How to sort dates from a list using Python

Question

This list is organized by day.month.year. Before my list was a prefix. For example: [Objname].01.02.2020.log. I used a regex (\[Obj.*]).(\d{2}.\d{2}.\d{4}) for splitting the ObjectName from date. This is the resulted:

01.02.2020
02.02.2020
03.02.2020
04.02.2020
05.02.2020
06.02.2020
07.02.2020
08.02.2020
09.02.2020
10.02.2020
11.02.2020
12.02.2020
13.02.2020
14.02.2020
15.02.2020
16.02.2020
17.02.2020
18.02.2020
19.02.2020
20.02.2020
21.02.2020
22.02.2020
23.02.2020
24.02.2020
25.02.2020
26.02.2020
27.02.2020
29.01.2020
30.01.2020
31.01.2020

I used sorted() because the Objectname is composite by numbers and I needed return this files sorted. But I don't know how is the best way to handle with this.

def getFiles(numbers):
 currentDay = datetime.datetime.now()
 numdays  = numbers
 dateList = []
 for x in range (0, numdays):
  date = currentDay - datetime.timedelta(days = x)
  days = date.strftime("%d.%m.%Y")
  dateList.append(days)

 path = "/var/log/"

 files = sorted([filename for root, dirs, files in os.walk(path)
          for filename in files
          for date in dateList
          if filename.endswith(date+".log")])

 return files

Answer 1

Your dates are in dd.mm.yyyy order, and you want to sort them in yyyy.mm.dd order; so you can use a key function which splits on . and reverses the components.

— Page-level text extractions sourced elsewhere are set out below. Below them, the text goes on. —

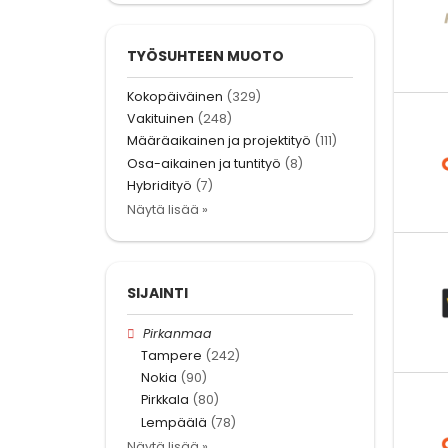
TYÖSUHTEEN MUOTO
Kokopäiväinen
(329)
Vakituinen
(248)
Määräaikainen ja projektityö
(111)
Osa-aikainen ja tuntityö
(8)
Hybridityö
(7)
Näytä lisää »
SIJAINTI
Pirkanmaa
Tampere
(242)
Nokia
(90)
Pirkkala
(80)
Lempäälä
(78)
Näytä lisää »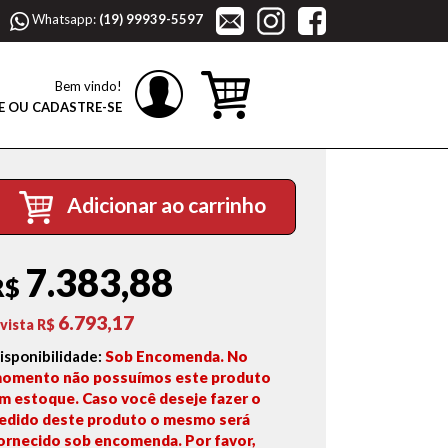
Whatsapp:
(19) 99939-5597
Bem vindo!
E OU CADASTRE-SE
Adicionar ao carrinho
7.383,88
R$
6.793,17
 vista R$
isponibilidade:
Sob Encomenda. No
omento não possuímos este produto
m estoque. Caso você deseje fazer o
edido deste produto o mesmo será
ornecido sob encomenda. Por favor,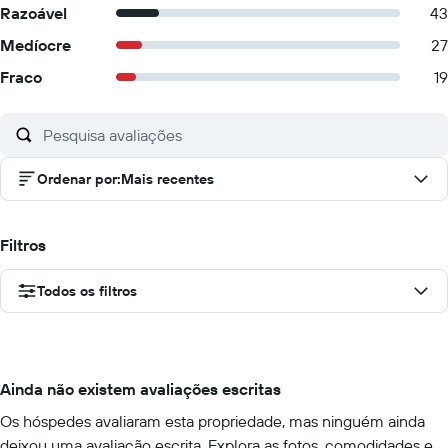
Razoável
43
Medíocre
27
Fraco
19
Ordenar por
:
Mais recentes
Filtros
Todos os filtros
Ainda não existem avaliações escritas
Os hóspedes avaliaram esta propriedade, mas ninguém ainda
deixou uma avaliação escrita. Explora as fotos, comodidades e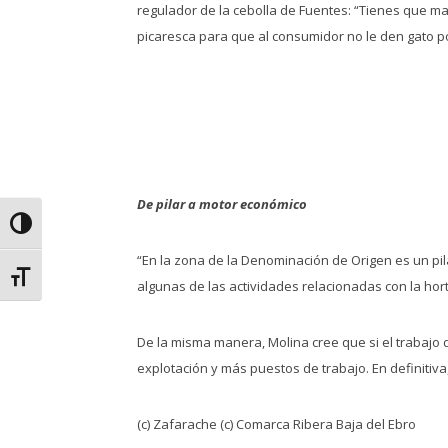
regulador de la cebolla de Fuentes: “Tienes que ma
picaresca para que al consumidor no le den gato po
De pilar a motor económico
Alternar alto contraste
“En la zona de la Denominación de Origen es un pi
Alternar tamaño de letra
algunas de las actividades relacionadas con la hor
De la misma manera, Molina cree que si el trabajo 
explotación y más puestos de trabajo. En definiti
(c) Zafarache (c) Comarca Ribera Baja del Ebro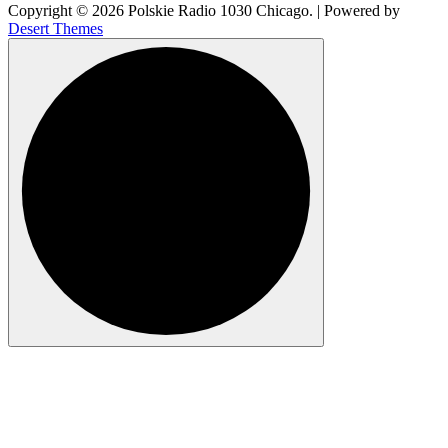
Copyright © 2026 Polskie Radio 1030 Chicago. | Powered by
Desert Themes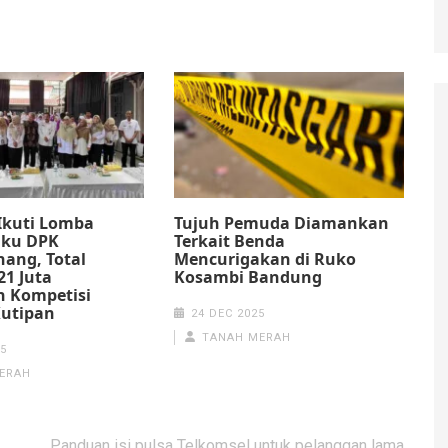
 Ikuti Lomba
Tujuh Pemuda Diamankan
uku DPK
Terkait Benda
ang, Total
Mencurigakan di Ruko
21 Juta
Kosambi Bandung
 Kompetisi
 Kutipan
24 DEC 2025
TANAH MERAH
5
ERAH
Panduan isi pulsa Telkomsel untuk pelanggan lama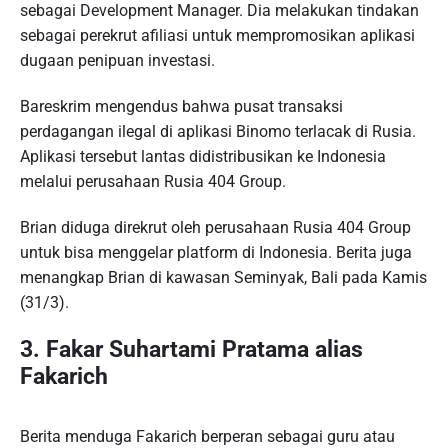
sebagai Development Manager. Dia melakukan tindakan
sebagai perekrut afiliasi untuk mempromosikan aplikasi
dugaan penipuan investasi.
Bareskrim mengendus bahwa pusat transaksi
perdagangan ilegal di aplikasi Binomo terlacak di Rusia.
Aplikasi tersebut lantas didistribusikan ke Indonesia
melalui perusahaan Rusia 404 Group.
Brian diduga direkrut oleh perusahaan Rusia 404 Group
untuk bisa menggelar platform di Indonesia. Berita juga
menangkap Brian di kawasan Seminyak, Bali pada Kamis
(31/3).
3. Fakar Suhartami Pratama alias
Fakarich
Berita menduga Fakarich berperan sebagai guru atau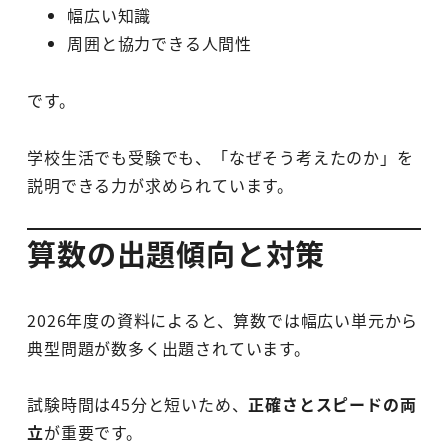
幅広い知識
周囲と協力できる人間性
です。
学校生活でも受験でも、「なぜそう考えたのか」を
説明できる力が求められています。
算数の出題傾向と対策
2026年度の資料によると、算数では幅広い単元から
典型問題が数多く出題されています。
試験時間は45分と短いため、
正確さとスピードの両
立
が重要です。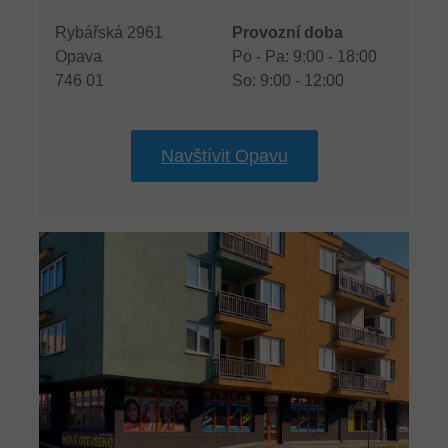
Rybářská 2961
Provozní doba
Opava
Po - Pa: 9:00 - 18:00
746 01
So: 9:00 - 12:00
Navštívit Opavu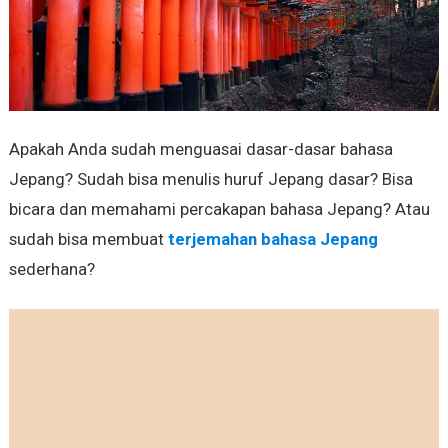
Apakah Anda sudah menguasai dasar-dasar bahasa
Jepang? Sudah bisa menulis huruf Jepang dasar? Bisa
bicara dan memahami percakapan bahasa Jepang? Atau
sudah bisa membuat
terjemahan bahasa Jepang
sederhana?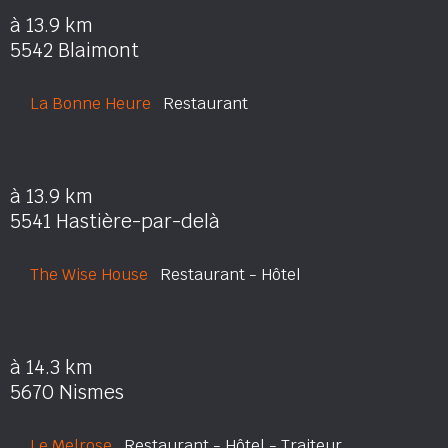
à 13.9 km
5542 Blaimont
La Bonne Heure
Restaurant
à 13.9 km
5541 Hastière-par-delà
The Wise House
Restaurant - Hôtel
à 14.3 km
5670 Nismes
Le Melrose
Restaurant - Hôtel - Traiteur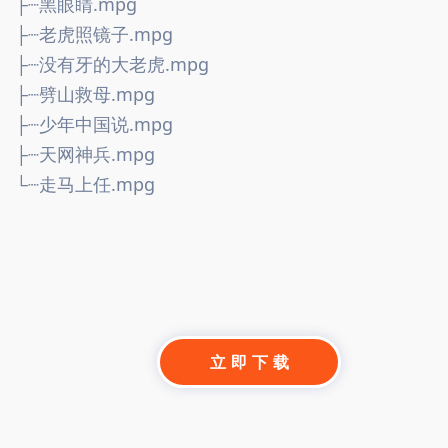
├┈黑眼睛.mpg
├┈老虎照镜子.mpg
├┈没有牙的大老虎.mpg
├┈劈山救母.mpg
├┈少年中国说.mpg
├┈天网神兵.mpg
└┈走马上任.mpg
立 即 下 载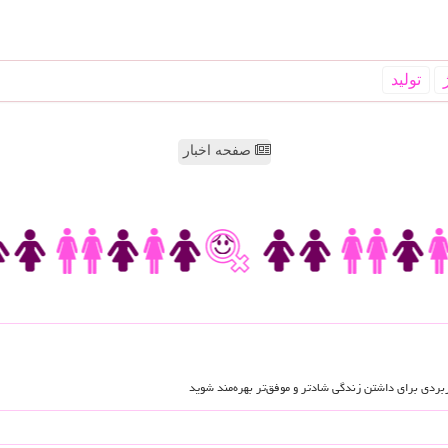
تولید
صفحه اخبار
اربردی برای داشتن زندگی شادتر و موفق‌تر بهره‌مند شوید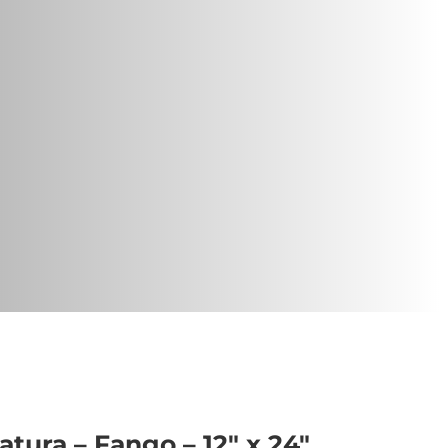
atura – Fango – 12″ x 24″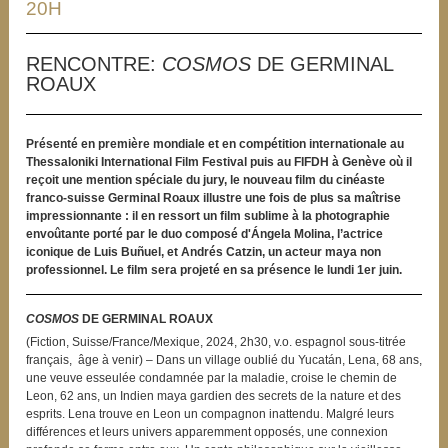
20H
RENCONTRE:
COSMOS
DE GERMINAL
ROAUX
Présenté en première mondiale et en compétition internationale au
Thessaloniki International Film Festival puis au FIFDH à Genève où il
reçoit une mention spéciale du jury, le nouveau film du cinéaste
franco-suisse Germinal Roaux illustre une fois de plus sa maîtrise
impressionnante : il en ressort un film sublime à la photographie
envoûtante porté par le duo composé d'Ángela Molina, l’actrice
iconique de Luis Buñuel, et Andrés Catzin, un acteur maya non
professionnel. Le film sera projeté en sa présence le lundi 1er juin.
COSMOS
DE GERMINAL ROAUX
(Fiction, Suisse/France/Mexique, 2024, 2h30, v.o. espagnol sous-titrée
français, âge à venir) – Dans un village oublié du Yucatán, Lena, 68 ans,
une veuve esseulée condamnée par la maladie, croise le chemin de
Leon, 62 ans, un Indien maya gardien des secrets de la nature et des
esprits. Lena trouve en Leon un compagnon inattendu. Malgré leurs
différences et leurs univers apparemment opposés, une connexion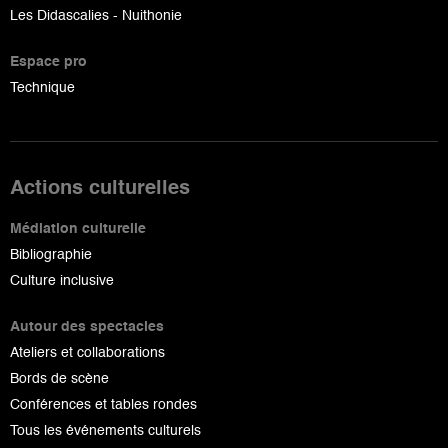
Les Didascalies - Nuithonie
Espace pro
Technique
Actions culturelles
Médiation culturelle
Bibliographie
Culture inclusive
Autour des spectacles
Ateliers et collaborations
Bords de scène
Conférences et tables rondes
Tous les événements culturels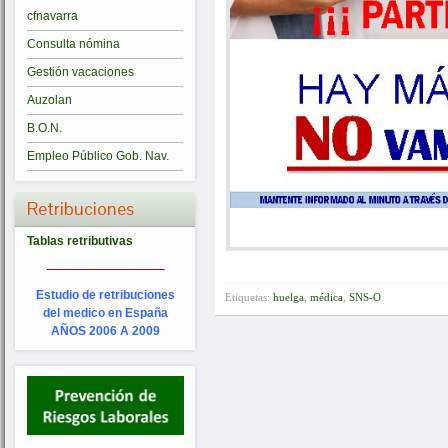
cfnavarra
Consulta nómina
Gestión vacaciones
Auzolan
B.O.N.
Empleo Público Gob. Nav.
Retribuciones
Tablas retributivas
_________
Estudio de retribuciones
Etiquetas:
huelga
,
médica
,
SNS-O
del medico en España
AÑOS 2006 A 2009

>>> date_strings = ['01.01.2009', '04.07.2007', '05.06.2007', '06.06.2007']
>>> sorted(date_strings, key=lambda d: d.split('.')[::-1])
['05.06.2007', '06.06.2007', '04.07.2007', '01.01.2009']

Answer 2

If you reorder it so that the year is first, then the month, then the day, string-based sorting should work as expected.